このように考えると、人がイルカを殺して食べる根拠はあるのだろうか?ライオンがリカオンを捕食するのとは違うように思える。イルカにも家族がおり、知性を使い、感情を持っている。イルカにも惻隠の情があり、溺れた人を助けることもある。一方でチンパンジーは、群れで他の霊長類を狩るという。ライオンーイルカーチンパンジーーヒトー人の境目は何なんだろう?

 

追記 1 (2020/12/27)

エマ・タウンゼンドの『ダーウィンが愛した犬たち』(勁草社 渡辺正隆著2020)は、まさに動物の感情表現が人のそれと同等にあることをダーウィンの観察を通じて述べているものである。

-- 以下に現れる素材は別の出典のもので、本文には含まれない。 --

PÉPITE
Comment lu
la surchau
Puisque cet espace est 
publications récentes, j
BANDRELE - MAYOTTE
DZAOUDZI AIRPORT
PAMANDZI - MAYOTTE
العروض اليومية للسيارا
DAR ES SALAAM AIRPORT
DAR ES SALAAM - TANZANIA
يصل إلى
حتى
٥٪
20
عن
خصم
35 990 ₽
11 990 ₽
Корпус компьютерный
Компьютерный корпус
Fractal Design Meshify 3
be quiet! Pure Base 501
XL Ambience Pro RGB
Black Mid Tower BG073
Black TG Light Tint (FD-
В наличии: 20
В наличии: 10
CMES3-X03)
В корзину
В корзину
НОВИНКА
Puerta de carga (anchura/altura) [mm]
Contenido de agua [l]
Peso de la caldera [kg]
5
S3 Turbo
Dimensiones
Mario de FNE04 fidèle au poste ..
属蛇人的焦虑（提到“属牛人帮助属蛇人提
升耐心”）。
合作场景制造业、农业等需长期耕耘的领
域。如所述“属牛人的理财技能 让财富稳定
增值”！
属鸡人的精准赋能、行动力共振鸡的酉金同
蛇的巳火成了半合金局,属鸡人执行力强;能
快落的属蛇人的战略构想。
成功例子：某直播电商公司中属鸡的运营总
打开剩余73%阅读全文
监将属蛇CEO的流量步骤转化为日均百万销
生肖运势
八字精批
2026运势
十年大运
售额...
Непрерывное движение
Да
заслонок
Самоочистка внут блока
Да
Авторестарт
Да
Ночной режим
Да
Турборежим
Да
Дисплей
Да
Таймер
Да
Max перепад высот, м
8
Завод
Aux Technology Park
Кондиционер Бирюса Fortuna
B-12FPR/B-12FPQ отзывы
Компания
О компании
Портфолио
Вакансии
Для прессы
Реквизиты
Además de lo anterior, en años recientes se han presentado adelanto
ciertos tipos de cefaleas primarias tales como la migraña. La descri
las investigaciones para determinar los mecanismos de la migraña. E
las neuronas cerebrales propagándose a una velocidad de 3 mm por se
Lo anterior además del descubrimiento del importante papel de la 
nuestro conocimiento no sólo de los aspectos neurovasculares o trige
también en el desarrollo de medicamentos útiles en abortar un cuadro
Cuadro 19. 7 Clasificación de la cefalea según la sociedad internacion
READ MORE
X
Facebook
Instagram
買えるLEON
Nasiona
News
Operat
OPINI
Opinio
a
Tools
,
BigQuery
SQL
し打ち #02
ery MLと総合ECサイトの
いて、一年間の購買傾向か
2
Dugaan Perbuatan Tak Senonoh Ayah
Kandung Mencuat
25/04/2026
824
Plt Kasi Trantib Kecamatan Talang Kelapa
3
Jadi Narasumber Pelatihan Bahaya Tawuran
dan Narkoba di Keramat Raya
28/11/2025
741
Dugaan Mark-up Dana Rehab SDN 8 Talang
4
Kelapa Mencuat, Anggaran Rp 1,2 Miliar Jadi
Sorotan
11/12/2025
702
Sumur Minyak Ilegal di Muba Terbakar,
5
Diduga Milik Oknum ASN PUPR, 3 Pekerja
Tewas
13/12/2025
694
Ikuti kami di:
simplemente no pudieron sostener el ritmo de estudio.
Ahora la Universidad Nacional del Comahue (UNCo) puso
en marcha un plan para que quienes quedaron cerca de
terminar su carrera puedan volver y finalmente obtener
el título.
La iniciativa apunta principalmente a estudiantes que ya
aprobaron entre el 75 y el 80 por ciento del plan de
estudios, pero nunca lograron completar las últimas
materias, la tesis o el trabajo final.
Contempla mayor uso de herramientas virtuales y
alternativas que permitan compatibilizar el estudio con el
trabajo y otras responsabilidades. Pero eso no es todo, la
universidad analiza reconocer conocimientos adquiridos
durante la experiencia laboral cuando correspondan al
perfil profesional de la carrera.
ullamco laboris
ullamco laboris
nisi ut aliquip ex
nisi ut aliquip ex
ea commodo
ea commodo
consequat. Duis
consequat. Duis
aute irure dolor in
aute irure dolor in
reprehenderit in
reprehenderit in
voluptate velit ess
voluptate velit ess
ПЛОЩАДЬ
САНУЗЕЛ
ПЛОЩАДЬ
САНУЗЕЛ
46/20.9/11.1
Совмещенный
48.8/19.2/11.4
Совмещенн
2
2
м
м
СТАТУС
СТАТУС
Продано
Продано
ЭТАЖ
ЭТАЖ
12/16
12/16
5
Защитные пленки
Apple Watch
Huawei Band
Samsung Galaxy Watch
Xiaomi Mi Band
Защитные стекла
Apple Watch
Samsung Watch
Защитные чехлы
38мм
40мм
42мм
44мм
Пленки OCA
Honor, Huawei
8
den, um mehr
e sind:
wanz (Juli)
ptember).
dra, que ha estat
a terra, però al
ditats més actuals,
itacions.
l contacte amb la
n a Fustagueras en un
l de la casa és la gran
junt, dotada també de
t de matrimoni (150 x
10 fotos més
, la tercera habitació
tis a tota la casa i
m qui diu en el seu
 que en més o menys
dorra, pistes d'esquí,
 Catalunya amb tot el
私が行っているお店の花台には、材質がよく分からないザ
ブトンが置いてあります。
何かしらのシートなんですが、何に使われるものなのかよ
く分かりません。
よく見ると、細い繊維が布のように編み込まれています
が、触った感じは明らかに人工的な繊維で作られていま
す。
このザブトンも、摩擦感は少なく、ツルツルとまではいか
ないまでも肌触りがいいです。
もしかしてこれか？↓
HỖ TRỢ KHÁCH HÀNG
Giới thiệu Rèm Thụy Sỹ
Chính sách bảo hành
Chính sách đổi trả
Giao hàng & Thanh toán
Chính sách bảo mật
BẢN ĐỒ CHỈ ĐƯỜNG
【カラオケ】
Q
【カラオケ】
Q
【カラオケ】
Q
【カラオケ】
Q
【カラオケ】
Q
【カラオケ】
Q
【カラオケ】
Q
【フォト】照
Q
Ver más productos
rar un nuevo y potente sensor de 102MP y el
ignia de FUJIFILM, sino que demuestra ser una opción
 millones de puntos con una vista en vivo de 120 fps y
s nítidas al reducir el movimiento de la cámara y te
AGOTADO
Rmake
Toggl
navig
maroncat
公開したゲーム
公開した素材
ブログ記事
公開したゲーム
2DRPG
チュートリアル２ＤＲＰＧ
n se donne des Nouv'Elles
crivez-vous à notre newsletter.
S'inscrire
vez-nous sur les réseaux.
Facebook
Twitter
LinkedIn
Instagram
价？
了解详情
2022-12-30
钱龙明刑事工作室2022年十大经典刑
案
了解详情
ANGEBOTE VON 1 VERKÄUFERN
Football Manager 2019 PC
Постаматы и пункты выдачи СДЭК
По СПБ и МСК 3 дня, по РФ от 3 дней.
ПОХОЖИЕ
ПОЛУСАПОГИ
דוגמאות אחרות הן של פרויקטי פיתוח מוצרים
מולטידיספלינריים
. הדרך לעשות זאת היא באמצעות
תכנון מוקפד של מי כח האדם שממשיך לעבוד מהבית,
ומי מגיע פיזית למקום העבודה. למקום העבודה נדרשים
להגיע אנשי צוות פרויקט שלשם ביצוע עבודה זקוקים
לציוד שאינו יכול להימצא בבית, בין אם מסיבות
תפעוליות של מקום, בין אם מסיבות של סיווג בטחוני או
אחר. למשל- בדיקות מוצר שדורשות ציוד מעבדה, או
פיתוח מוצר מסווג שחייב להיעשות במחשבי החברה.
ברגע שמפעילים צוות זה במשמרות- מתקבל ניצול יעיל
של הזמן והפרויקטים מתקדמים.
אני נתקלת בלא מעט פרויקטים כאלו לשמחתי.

少し言い過ぎかもしれないが、ダーウィンの進化論は、ガラパゴスフィンチの研究よりもむしろ愛犬の行動(表情)の観察から出たとしている。ダーウィンは『人間の由来』で、人間と動物は深淵によって隔てられた世界ではなく、地続きだと主張している。犬が棒をくわえて行ったり来たり走り回るのは主人をからかうというより認識力によるのであり、それにより人間と動物に共通の起源がある証拠の一つとしている。人間的な美徳というものも、もとはというとヒトと動物の共通の祖先から受けついだものと言える。

 

追記2(2020/12/28)

人と犬が共感できる背景はそれぞれのネオテニー化であると思える。自然の動物は、食う食われる、安全な場所で寝る起きる、子孫を増やす育てるで精一杯の生活をしている。余裕のあるのは親によって保護されている子供の頃だけである。ある意味、文化は幼児期にしかない。人は寿命が延びて幼児期が延長してネオテニーがすすんだ。人類はますます幼児化してきて、コロナ禍の対応で分かるように、危機に対応できなくなっている。犬は本来、猟犬や番犬として選抜されたが、いまでは形態や性質の可愛い品種が好まれる。